NPSVC++: Nonparallel Classifiers Encounter Representation Learning
Junhong Zhang, Zhihui Lai, Jie Zhou, Guangfei Liang
TL;DR
This work introduces NPSVC++, a multi-objective, Pareto-aware framework that enables end-to-end representation learning for nonparallel classifiers. By coupling class-specific hyperplane objectives with a shared representation through a weighted Chebyshev formulation, it achieves Pareto stationarity and feature optimality across classes, addressing both feature suboptimality and class dependency.
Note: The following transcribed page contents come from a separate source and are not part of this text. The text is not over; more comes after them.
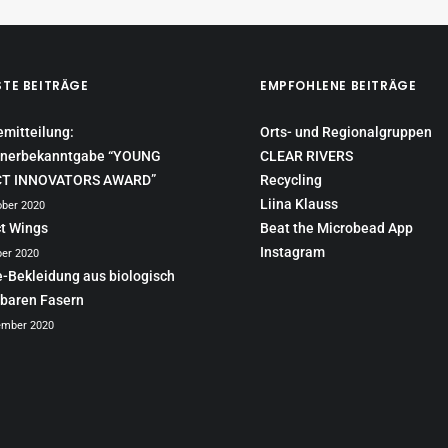
STE BEITRÄGE
EMPFOHLENE BEITRÄGE
emitteilung:
Orts- und Regionalgruppen
nerbekanntgabe “YOUNG
CLEAR RIVERS
CT INNOVATORS AWARD”
Recycling
Liina Klauss
ober 2020
ct Wings
Beat the Microbead App
Instagram
ber 2020
e-Bekleidung aus biologisch
baren Fasern
ember 2020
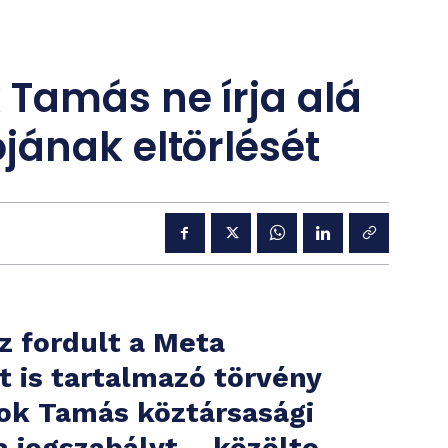
 Tamás ne írja alá
ának eltörlését
z fordult a Meta
t is tartalmazó törvény
lyok Tamás köztársasági
 a jogszabályt – közölte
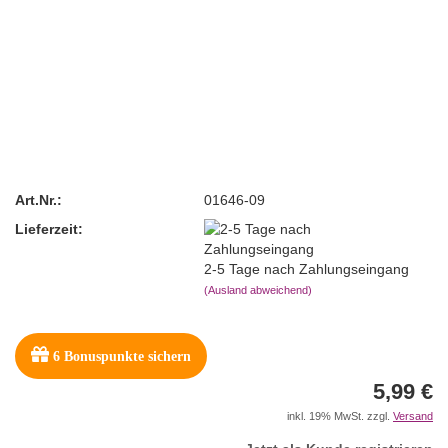
Art.Nr.:
01646-09
Lieferzeit:
2-5 Tage nach Zahlungseingang
(Ausland abweichend)
6
Bonuspunkte sichern
5,99 €
inkl. 19% MwSt. zzgl.
Versand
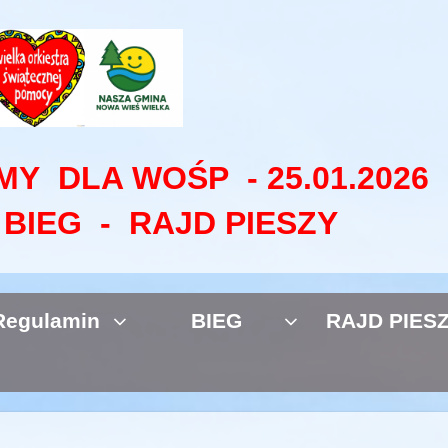
Y DLA WOŚP - 25.01.2026
BIEG - RAJD PIESZY
Regulamin
BIEG
RAJD PIES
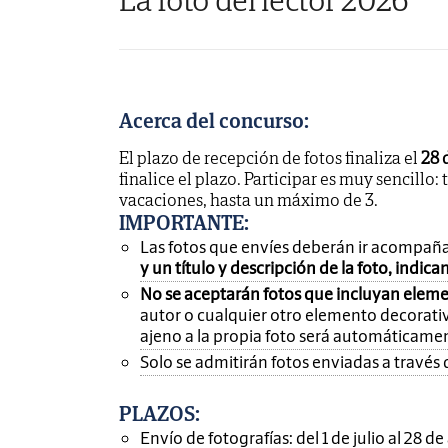
Acerca del concurso:
El plazo de recepción de fotos finaliza el
28 
finalice el plazo. Participar es muy sencillo: 
vacaciones, hasta un máximo de 3.
IMPORTANTE
:
Las fotos que envíes deberán ir acompañ
y un título y descripción de la foto, indic
No se aceptarán fotos que incluyan eleme
autor o cualquier otro elemento decorativ
ajeno a la propia foto será automáticame
Solo se admitirán fotos enviadas a través 
PLAZOS:
Envío de fotografías: del 1 de julio al 28 d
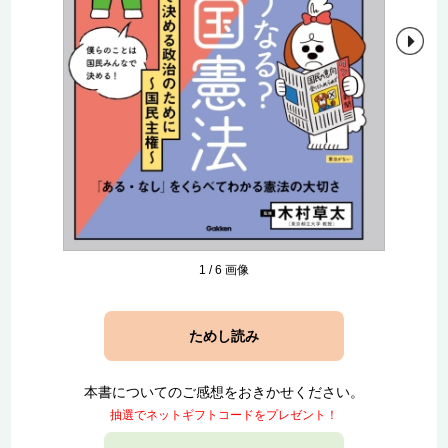
1
/
6
画像
ためし読み
本書についてのご感想をおきかせください。
抽選でネットギフトコードをプレゼント！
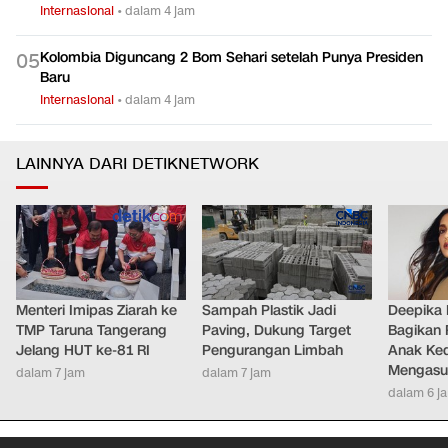
Internasional
•
dalam 4 jam
Kolombia Diguncang 2 Bom Sehari setelah Punya Presiden
0
5
Baru
Internasional
•
dalam 4 jam
LAINNYA DARI DETIKNETWORK
Menteri Imipas Ziarah ke
Sampah Plastik Jadi
Deepika
TMP Taruna Tangerang
Paving, Dukung Target
Bagikan 
Jelang HUT ke-81 RI
Pengurangan Limbah
Anak Ke
Mengasu
dalam 7 jam
dalam 7 jam
dalam 6 j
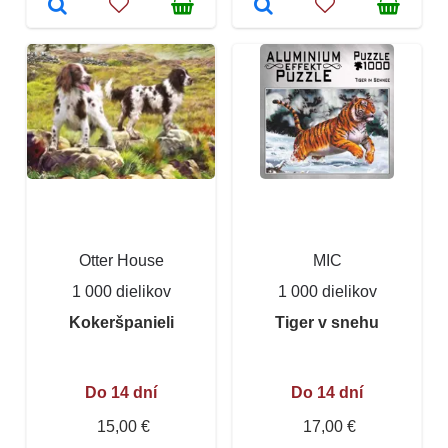
Otter House
MIC
1 000 dielikov
1 000 dielikov
Kokeršpanieli
Tiger v snehu
Do 14 dní
Do 14 dní
15,00 €
17,00 €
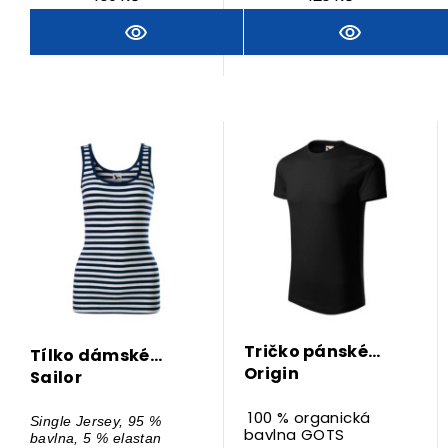
Tričko pánské
Tílko dámské
Origin
Sailor
100 % organická
Single Jersey, 95 %
bavlna GOTS
bavlna, 5 % elastan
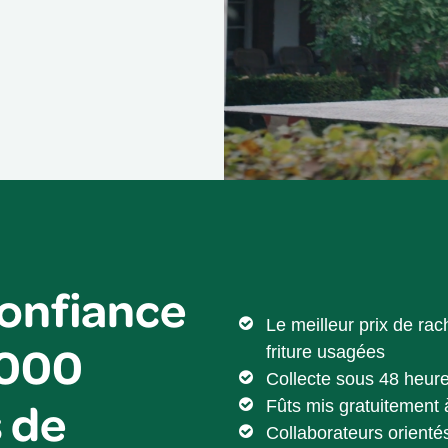
confiance
Le meilleur prix de rac
.000
friture usagées
Collecte sous 48 heur
 de
Fûts mis gratuitement 
Collaborateurs orienté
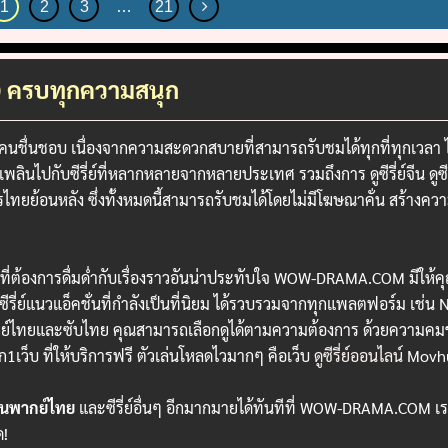
1
2
3
…
21
 HD ครบทุกความสนุก
หลายคนชื่นชอบ เนื่องจากความสะดวกสบายที่สามารถรับชมได้ทุกที่ทุกเวลา
ปกับซีรี่ย์ที่หลากหลายจากหลายประเทศ รวมถึงการ ดูซีรี่ย์จีน ดูซีร
ะครไทยย้อนหลัง ซึ่งทั้งหมดนี้สามารถรับชมได้โดยไม่มีโฆษณาคั่น สร้าง
จีนที่ต้องการดื่มด่ำกับเรื่องราวอันน่าประทับใจ WOW-DRAMA.COM มีใ
ือซีรี่ย์แนวแอ็คชั่นที่กำลังเป็นที่นิยม ได้รวบรวมจากทุกแพลตฟอร์ม เช่น
์ไทยและซับไทย คุณสามารถเลือกดูได้ตามความต้องการ ด้วยความคมชัด
1เว็บ ที่ให้บริการฟรี ตัวเล่นโหลดไวมากๆ คือเว็บ
ดูซีรี่ย์ออนไลน์
Movh
ย์จีนพากย์ไทย
และซีรี่ย์อื่นๆ อีกมากมายได้ทันทีที่ WOW-DRAMA.COM 
ด!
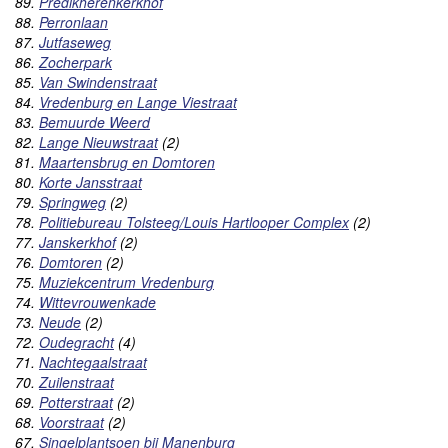
89.
Predikherenkerkhof
88.
Perronlaan
87.
Jutfaseweg
86.
Zocherpark
85.
Van Swindenstraat
84.
Vredenburg en Lange Viestraat
83.
Bemuurde Weerd
82.
Lange Nieuwstraat
(2)
81.
Maartensbrug en Domtoren
80.
Korte Jansstraat
79.
Springweg
(2)
78.
Politiebureau Tolsteeg/Louis Hartlooper Complex
(2)
77.
Janskerkhof
(2)
76.
Domtoren
(2)
75.
Muziekcentrum Vredenburg
74.
Wittevrouwenkade
73.
Neude
(2)
72.
Oudegracht
(4)
71.
Nachtegaalstraat
70.
Zuilenstraat
69.
Potterstraat
(2)
68.
Voorstraat
(2)
67.
Singelplantsoen bij Manenburg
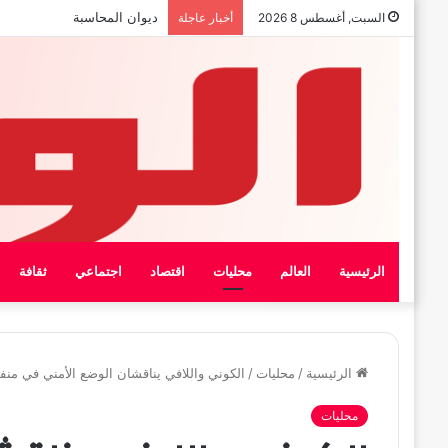
بيان الإتحاد الوطنى العام لعمال
السبت, أغسطس 8 2026
أخبار عاجلة
الرئيسية
العالم
محليات
اقتصاد
اجتماعي
ثقافة
الرئيسية
/
محليات
/
الكوني واللافي يناقشان الوضع الأمني في منف
محليات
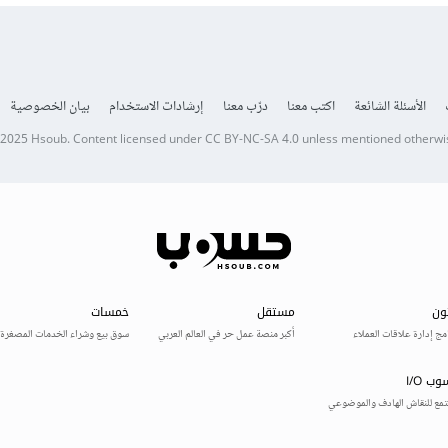
الأسئلة الشائعة
اكتب معنا
درّب معنا
إرشادات الاستخدام
بيان الخصوصية
 2025
Hsoub
.
Content licensed under
CC BY-NC-SA 4.0
unless mentioned otherwi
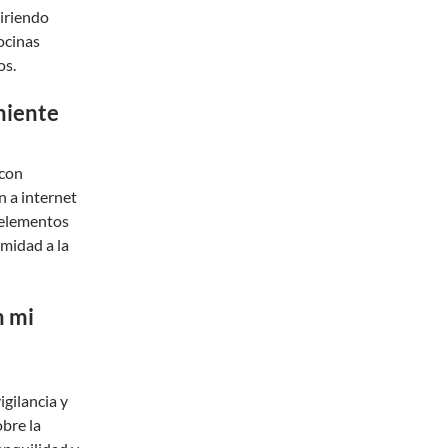
iriendo
ocinas
os.
niente
 con
n a internet
, elementos
midad a la
n mi
gilancia y
obre la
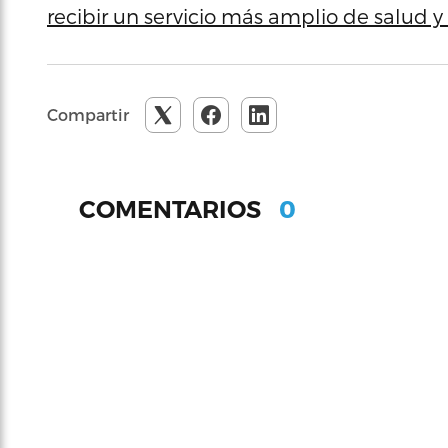
recibir un servicio más amplio de salud y
Compartir
0
COMENTARIOS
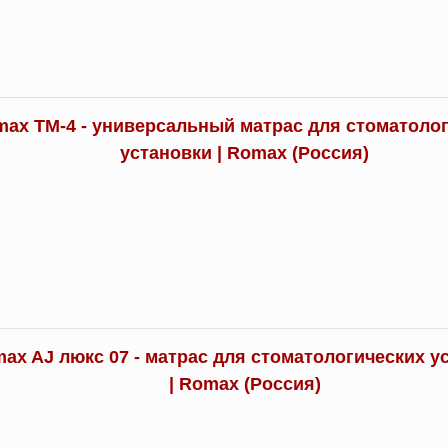
ax TM-4 - универсальный матрас для стоматоло
установки | Romax (Россия)
ax AJ люкс 07 - матрас для стоматологических у
| Romax (Россия)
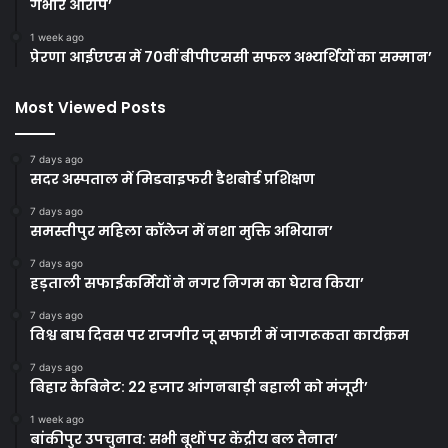
गंभीर आरोप’
1 week ago
प्रेरणा आईएएस में 70वीं बीपीएससी सफल अभ्यर्थियों का सम्मान’
Most Viewed Posts
7 days ago
सदर अस्पताल में मिडवाइफरी डैशबोर्ड प्रशिक्षण
7 days ago
समस्तीपुर महिला कॉलेज में नशा मुक्ति अभियान’
7 days ago
हड़ताली सफाईकर्मियों ने नगर निगम का घेराव किया’
7 days ago
विश्व बाघ दिवस पर राजगीर जू सफारी में जागरूकता कार्यक्रम
7 days ago
बिहार कैबिनेट: 22 हजार आंगनबाड़ी बहाली को मंजूरी’
1 week ago
बांकीपुर उपचुनाव: सभी बूथों पर केंद्रीय बल तैनात’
The authors present two realizations: K-NPSVC++, a kernel-based method on RKHS with a Stiefel projection, and D-NPSVC++, a deep-learning variant with a skip-connection hypothesis function and a two-step training scheme. Empirical results show that NPSVC++ improves over traditional SVMs and deep softmax baselines on multiple benchmarks, while offering competitive training efficiency, demonstrating the practical impact of Pareto-aware end-to-end learning for nonparallel classifiers.
Abstract
This paper focuses on a specific family of classifiers called nonparallel support vector classifiers (NPSVCs). Different from typical classifiers, the training of an NPSVC involves the minimization of multiple objectives, resulting in the potential concerns of feature suboptimality and class dependency. Consequently, no effective learning scheme has been established to improve NPSVCs' performance through representation learning, especially deep learning. To break this bottleneck, we develop NPSVC++ based on multi-objective optimization, enabling the end-to-end learning of NPSVC and its features. By pursuing Pareto optimality, NPSVC++ theoretically ensures feature optimality across classes, hence effectively overcoming the two issues above. A general learning procedure via duality optimization is proposed, based on which we provide two applicable instances, K-NPSVC++ and D-NPSVC++. The experiments show their superiority over the existing methods and verify the efficacy of NPSVC++.